What Happened? We As a Nation Are Better Than This

We As a Nation Are Better Than This

By John Dickson

 

 We have moved from America the brave to America the mean.  

On this World Refugee Day, look at how we are treating this most vulnerable group.  Across the partisan divide, the U.S. used to agree on a few fundamental principles and values.  Going back as far as the Carter Presidency, different Administrations promoted different policies, but at least they shared the same appreciation for a nation that strove to be generous and welcoming.    

When he signed the Refugee Act in 1980, Jimmy Carter cited “our long tradition as a haven for people uprooted by persecution and political turmoil.”

In 1981, when Ronald Reagan pushed for a new approach on immigration and refugee policy, he sprinkled his announcement with language that would surely get him ostracized by current inhabitants of the White House.   He said we were “a land that welcomes peoples from other countries;” that we “share in the responsibility of welcoming and resettling those who flee oppression;” that we “have a special relationship with our closest neighbors, Canada and Mexico,” and that “both the United States and Mexico have historically benefited from Mexicans obtaining employment in the United States.”

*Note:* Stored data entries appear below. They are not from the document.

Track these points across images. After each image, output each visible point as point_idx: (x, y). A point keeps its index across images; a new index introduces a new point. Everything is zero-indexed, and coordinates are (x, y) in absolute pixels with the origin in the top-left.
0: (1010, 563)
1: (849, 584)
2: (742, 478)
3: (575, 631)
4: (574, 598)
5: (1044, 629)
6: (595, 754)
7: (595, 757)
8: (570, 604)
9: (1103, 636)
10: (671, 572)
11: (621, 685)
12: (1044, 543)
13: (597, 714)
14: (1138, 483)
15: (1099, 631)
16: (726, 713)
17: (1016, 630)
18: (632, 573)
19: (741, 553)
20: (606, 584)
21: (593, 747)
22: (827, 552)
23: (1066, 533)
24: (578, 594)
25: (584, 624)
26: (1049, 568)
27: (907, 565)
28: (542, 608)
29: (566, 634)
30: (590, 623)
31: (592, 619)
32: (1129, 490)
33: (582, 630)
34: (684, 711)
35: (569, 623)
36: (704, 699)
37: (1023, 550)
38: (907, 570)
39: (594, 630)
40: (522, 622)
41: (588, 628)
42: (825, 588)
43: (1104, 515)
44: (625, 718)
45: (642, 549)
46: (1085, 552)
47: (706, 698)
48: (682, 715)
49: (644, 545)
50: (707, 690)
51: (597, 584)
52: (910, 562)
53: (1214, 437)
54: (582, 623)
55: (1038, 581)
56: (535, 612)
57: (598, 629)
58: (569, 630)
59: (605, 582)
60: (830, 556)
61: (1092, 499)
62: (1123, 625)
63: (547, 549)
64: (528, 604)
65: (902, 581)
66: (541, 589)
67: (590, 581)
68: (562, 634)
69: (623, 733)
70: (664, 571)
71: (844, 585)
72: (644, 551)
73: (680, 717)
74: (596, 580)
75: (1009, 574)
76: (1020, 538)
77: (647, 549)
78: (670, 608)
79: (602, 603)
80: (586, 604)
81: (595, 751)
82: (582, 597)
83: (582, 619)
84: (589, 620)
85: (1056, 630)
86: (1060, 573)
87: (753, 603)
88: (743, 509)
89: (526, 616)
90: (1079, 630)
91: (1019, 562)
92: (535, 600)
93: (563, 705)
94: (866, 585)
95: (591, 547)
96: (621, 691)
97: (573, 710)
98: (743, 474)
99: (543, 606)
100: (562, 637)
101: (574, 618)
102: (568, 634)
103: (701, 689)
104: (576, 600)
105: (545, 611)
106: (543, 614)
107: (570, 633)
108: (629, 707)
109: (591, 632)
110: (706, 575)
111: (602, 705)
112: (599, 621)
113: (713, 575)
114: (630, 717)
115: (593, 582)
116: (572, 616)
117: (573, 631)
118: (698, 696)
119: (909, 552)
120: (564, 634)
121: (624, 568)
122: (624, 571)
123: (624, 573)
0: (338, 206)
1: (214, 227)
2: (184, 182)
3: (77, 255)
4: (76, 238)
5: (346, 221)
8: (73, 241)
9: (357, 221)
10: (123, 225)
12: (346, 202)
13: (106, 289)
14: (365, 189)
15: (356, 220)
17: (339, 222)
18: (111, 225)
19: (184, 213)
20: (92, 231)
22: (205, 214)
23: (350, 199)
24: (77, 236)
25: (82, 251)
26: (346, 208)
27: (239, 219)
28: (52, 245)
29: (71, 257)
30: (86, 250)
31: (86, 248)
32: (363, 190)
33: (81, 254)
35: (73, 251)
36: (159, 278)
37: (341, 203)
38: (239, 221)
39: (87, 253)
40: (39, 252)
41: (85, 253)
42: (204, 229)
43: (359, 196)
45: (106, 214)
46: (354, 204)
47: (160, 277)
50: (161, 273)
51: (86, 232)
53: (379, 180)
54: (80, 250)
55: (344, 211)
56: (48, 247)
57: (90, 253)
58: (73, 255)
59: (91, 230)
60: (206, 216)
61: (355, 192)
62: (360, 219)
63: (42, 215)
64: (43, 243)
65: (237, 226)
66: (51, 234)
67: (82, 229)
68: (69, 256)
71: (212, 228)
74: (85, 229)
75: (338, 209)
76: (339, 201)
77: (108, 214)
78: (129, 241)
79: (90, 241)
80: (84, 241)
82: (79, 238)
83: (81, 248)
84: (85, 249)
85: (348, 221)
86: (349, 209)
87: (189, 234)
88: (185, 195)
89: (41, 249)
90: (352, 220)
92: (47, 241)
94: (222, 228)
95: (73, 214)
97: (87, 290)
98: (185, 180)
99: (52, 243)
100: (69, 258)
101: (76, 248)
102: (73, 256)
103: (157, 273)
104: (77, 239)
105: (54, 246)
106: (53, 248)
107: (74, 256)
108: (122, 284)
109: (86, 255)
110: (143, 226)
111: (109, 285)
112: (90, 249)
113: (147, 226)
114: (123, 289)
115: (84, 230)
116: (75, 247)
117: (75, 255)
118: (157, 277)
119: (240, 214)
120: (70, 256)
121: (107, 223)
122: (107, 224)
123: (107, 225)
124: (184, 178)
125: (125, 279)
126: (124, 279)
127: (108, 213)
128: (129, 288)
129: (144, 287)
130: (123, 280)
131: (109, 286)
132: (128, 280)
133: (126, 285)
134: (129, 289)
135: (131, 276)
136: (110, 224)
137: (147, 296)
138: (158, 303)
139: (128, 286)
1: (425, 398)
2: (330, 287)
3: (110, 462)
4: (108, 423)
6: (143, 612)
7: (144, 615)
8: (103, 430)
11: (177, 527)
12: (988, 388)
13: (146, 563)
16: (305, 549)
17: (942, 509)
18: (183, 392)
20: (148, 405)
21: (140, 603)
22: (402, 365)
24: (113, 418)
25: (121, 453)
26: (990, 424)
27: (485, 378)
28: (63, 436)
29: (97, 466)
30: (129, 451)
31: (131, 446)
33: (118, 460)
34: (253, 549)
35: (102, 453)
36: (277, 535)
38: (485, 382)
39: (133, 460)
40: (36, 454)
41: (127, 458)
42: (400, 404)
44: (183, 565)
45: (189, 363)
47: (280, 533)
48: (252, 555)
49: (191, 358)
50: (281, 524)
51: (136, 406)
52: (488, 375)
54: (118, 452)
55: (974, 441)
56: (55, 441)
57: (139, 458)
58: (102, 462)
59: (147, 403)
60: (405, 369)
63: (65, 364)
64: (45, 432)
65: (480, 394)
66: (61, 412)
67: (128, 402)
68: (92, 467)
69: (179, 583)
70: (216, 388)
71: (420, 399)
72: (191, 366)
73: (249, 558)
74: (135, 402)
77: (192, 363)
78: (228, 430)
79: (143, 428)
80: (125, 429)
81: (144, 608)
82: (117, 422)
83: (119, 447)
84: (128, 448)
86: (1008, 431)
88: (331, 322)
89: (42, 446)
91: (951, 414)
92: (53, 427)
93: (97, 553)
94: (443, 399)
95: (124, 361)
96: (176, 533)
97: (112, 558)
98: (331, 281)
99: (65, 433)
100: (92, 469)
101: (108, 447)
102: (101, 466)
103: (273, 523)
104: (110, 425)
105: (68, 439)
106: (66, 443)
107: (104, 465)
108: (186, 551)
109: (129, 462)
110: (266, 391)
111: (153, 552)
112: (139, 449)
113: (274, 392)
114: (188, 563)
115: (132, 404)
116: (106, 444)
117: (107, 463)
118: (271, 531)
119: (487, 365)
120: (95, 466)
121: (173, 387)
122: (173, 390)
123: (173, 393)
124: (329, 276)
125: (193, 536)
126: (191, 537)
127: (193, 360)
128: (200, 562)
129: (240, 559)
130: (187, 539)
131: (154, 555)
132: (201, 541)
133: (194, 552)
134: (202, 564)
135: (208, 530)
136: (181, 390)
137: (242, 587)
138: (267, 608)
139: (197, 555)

Ten years later, George H.W. Bush raised the number of refugees eligible for resettlement in the U.S. to 132,000, and said it was “justified by humanitarian concerns or is otherwise in the national interest.”  The ceiling he proposed far exceeds Obama’s ramped-up 110,000 figure during the refugee crisis, and furthermore, by saying it is in the “national interest,” he couches the decision in hard foreign policy terms.  

The Clinton Administration focused on improvements to the resettlement process, stating “refugees have unique experiences and come with a range of backgrounds -- from engineers with advanced technical degrees to illiterate farmers -- all of whom need refugee-specific services.” 

George W. Bush used his language of compassionate conservatism to address suffering in other nations as we “heed the universal call of all faiths to love our neighbors as we would want to be loved ourselves.”

At the United Nations, Barack Obama called our refugee response “a test of our common humanity,” and referred “our own heritage as nations, including the United States of America, that have been built by immigrants and refugees.” 

Today, the language of refugee resettlement is all about security and costs.  “Some refugees are terrorists,” flies in the face of the evidence that only three Americans have died in terrorist attacks at the hands of refugees since 1975, and those were committed by Cubans in the 1970s.  We hear that refugee resettlement “increases financial strain on Americans,” when we know that a government report - that was squashed – showed that refugees paid in $63 billion more than they received in government services. 

Today, the lofty rhetoric is gone, cooperation with other nations spurned, our role as a leader no longer recognized.  We as a nation are better than this. We have always been better than this, and I believe one day we will return to our nation's long-held principles and values of generosity and welcome.  It is in our national interest.